- Born: April 1972 (age 54)
- Citizenship: Uganda
- Education: Mengo Senior School (high school diploma) Saarland University (Diploma in Translation) Makerere University (Bachelor of Arts) (Master of Public Administration)
- Occupation: Politician
- Years active: 2006–present
- Title: Member of Parliament for Kampala Women Constituency (2006–2021)

= Nabilah Naggayi Sempala =

Ugandan politician (born 1972)

Nabilah Naggayi Sempala (born 1972) is a Ugandan politician. As a Member of Parliament she has represented the Kampala Women Parliamentary Constituency in the 10th Ugandan Parliament (2016 to 2021).

==Early life and education==
Nabilah Naggayi was born in Uganda in April 1972. She attended Kibuli Demonstration School for her primary education before she transferred to Kibuli Secondary School for her O‑Level studies. She then completed her A-Level education at Mengo Senior School, graduating with a high school diploma in 1992.
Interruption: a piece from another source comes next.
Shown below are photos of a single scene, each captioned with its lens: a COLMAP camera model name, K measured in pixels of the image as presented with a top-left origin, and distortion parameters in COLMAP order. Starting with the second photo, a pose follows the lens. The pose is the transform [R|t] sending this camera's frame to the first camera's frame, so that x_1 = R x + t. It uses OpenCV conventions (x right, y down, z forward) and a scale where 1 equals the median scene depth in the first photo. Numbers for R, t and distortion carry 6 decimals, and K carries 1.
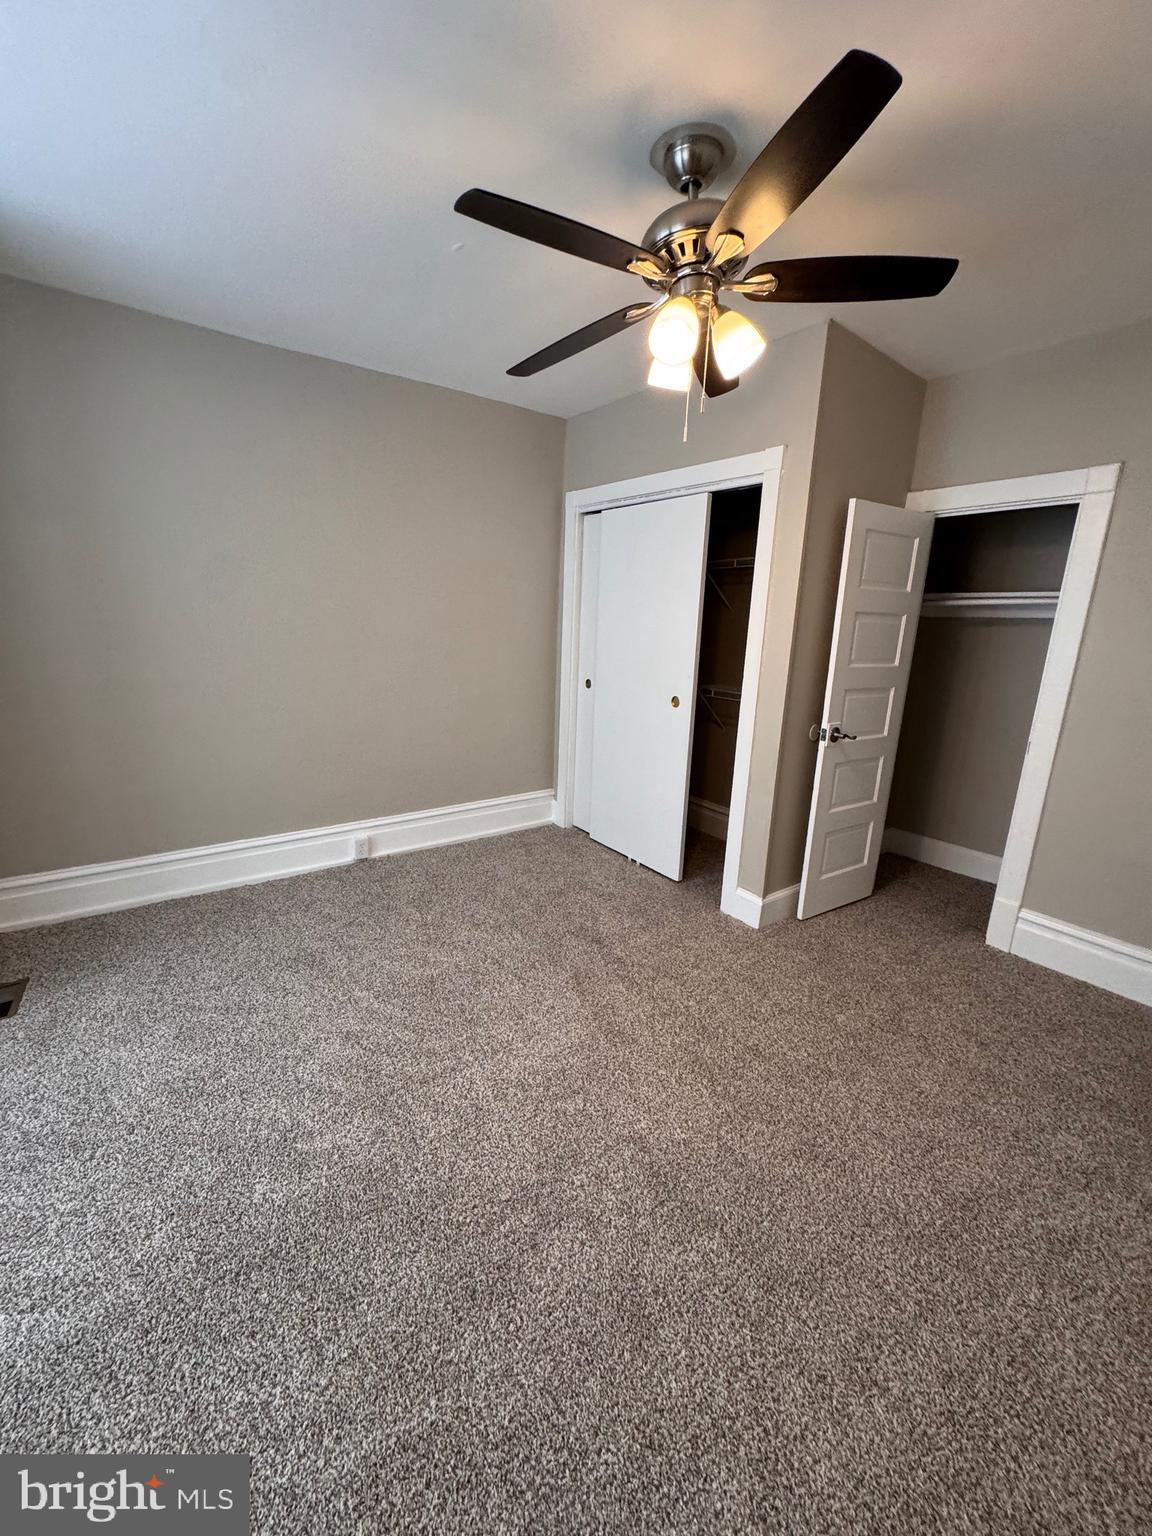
lens RADIAL K [[614.9, 0, 579.2], [0, 614.9, 765.2], [0, 0, 1]] dist [0.001255, -0.000419]
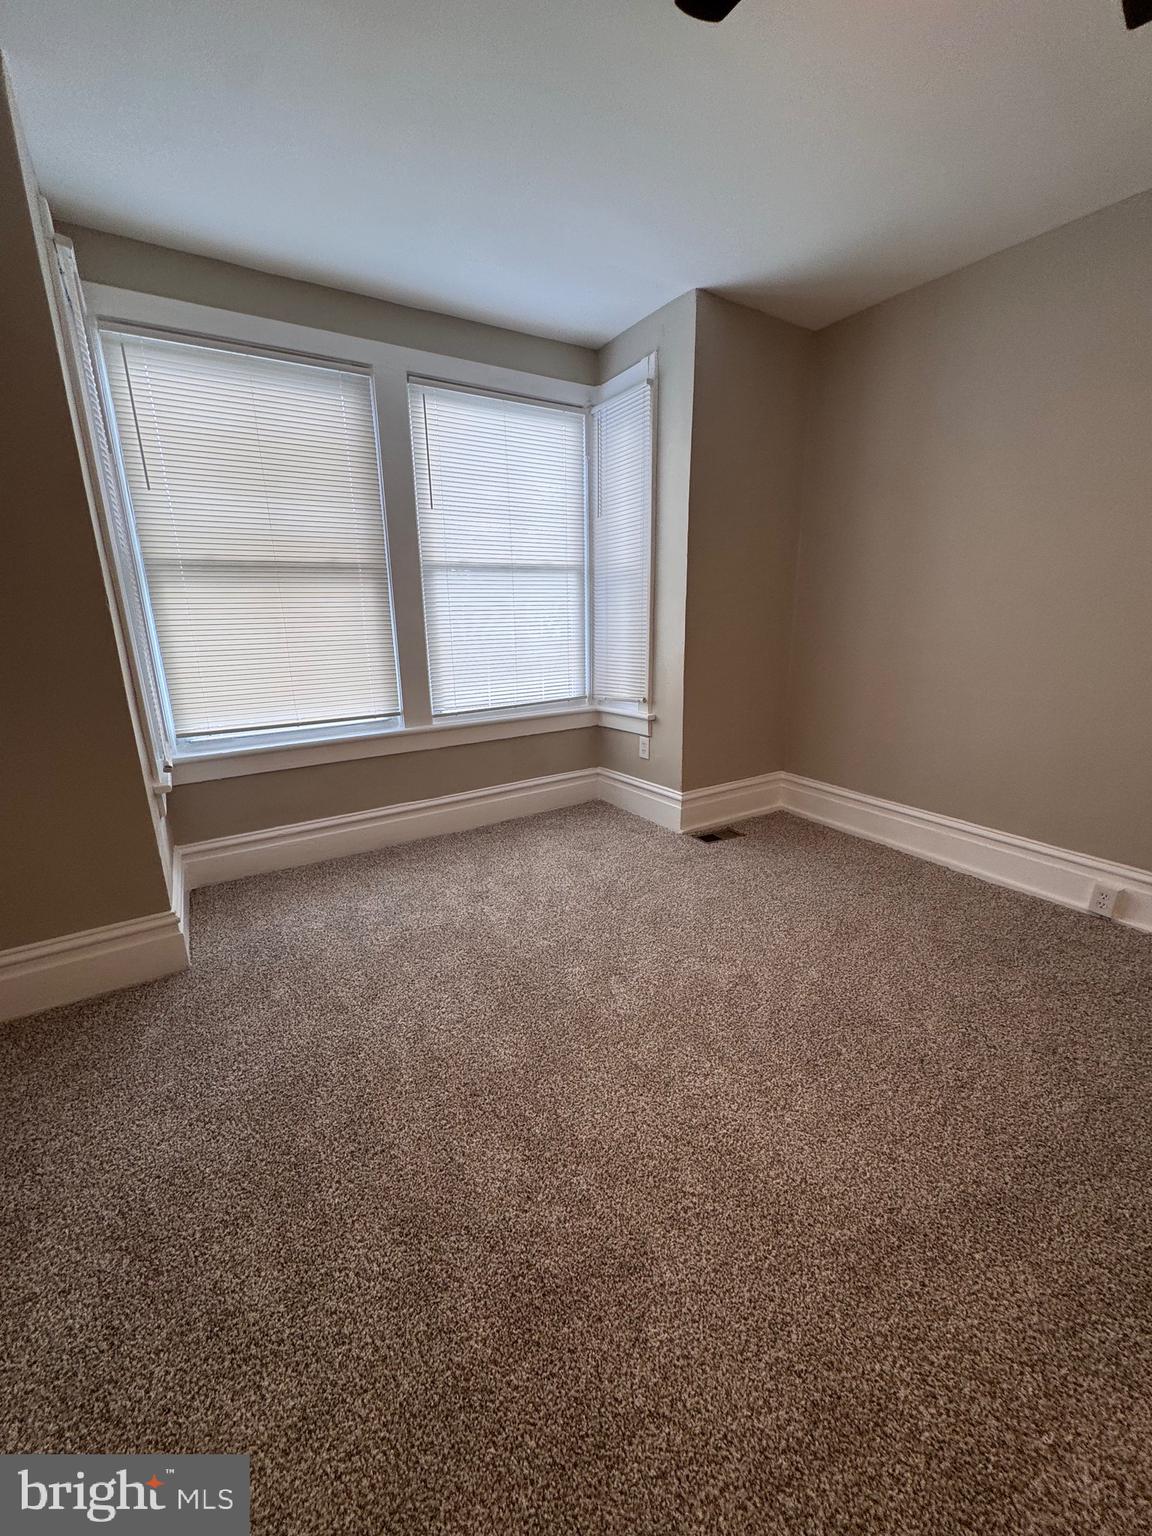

In 1994, Naggayi graduated with a Diploma in Translation from Saarland University, in Saarbrücken, Germany. In 1996, she went off to obtain a Bachelor of Arts degree from Makerere University, the oldest and largest public university in Uganda. Her degree of Master of Arts in Public Administration, was awarded by Makerere University in 2011.

==Career==
Naggayi began her political career as a Councilor in Wakiso District Local Government in 2001, serving in that capacity until 2005. She, with others, including Muhammad Nsereko, the incumbent member of Parliament for Kampala Central Division, established the Social Democratic Party (SDP). She actively campaigned for the re-opening of the political space to multi-party democracy during the 2005 referendum. It was not until the run-up to the 2006 general elections that she formally joined the Forum for Democratic Change (FDC) political party.

In 2006, at the age of 35, she unseated Margaret Nantongo Zziwa of the National Resistance Movement (NRM) political party, to capture the Women Representative's seat for Kampala in the 8th parliament (2006 to 2011).

During the 2011 parliamentary elections, she received 222,724 votes compared to the 164,378 votes her closest challenger, Margaret Zziwa of the NRM received. During 2013, a group of lawyers sued her, the Attorney General of Uganda and the Electoral Commission of Uganda, on a technicality, since the Central Government of Uganda had taken over the management of Kampala on 28 December 2010, and the city had ceased to be regarded as a district.

In 2016, Naggayi faced off with five other contestants, including the incumbent Minister of State for Youth and Children's Affairs, Florence Nakiwala Kiyingi. However, Naggayi won handily. During the debate to remove presidential age limits from the Uganda Constitution, Naggayi was one of the opposition members of parliament who were forcibly removed from the house chamber by security forces, on 27 September 2017, although she had not been suspended by the Speaker.

She stood for the position of lord mayor for the 2021-2026 elections and lost to Erias Lukwago.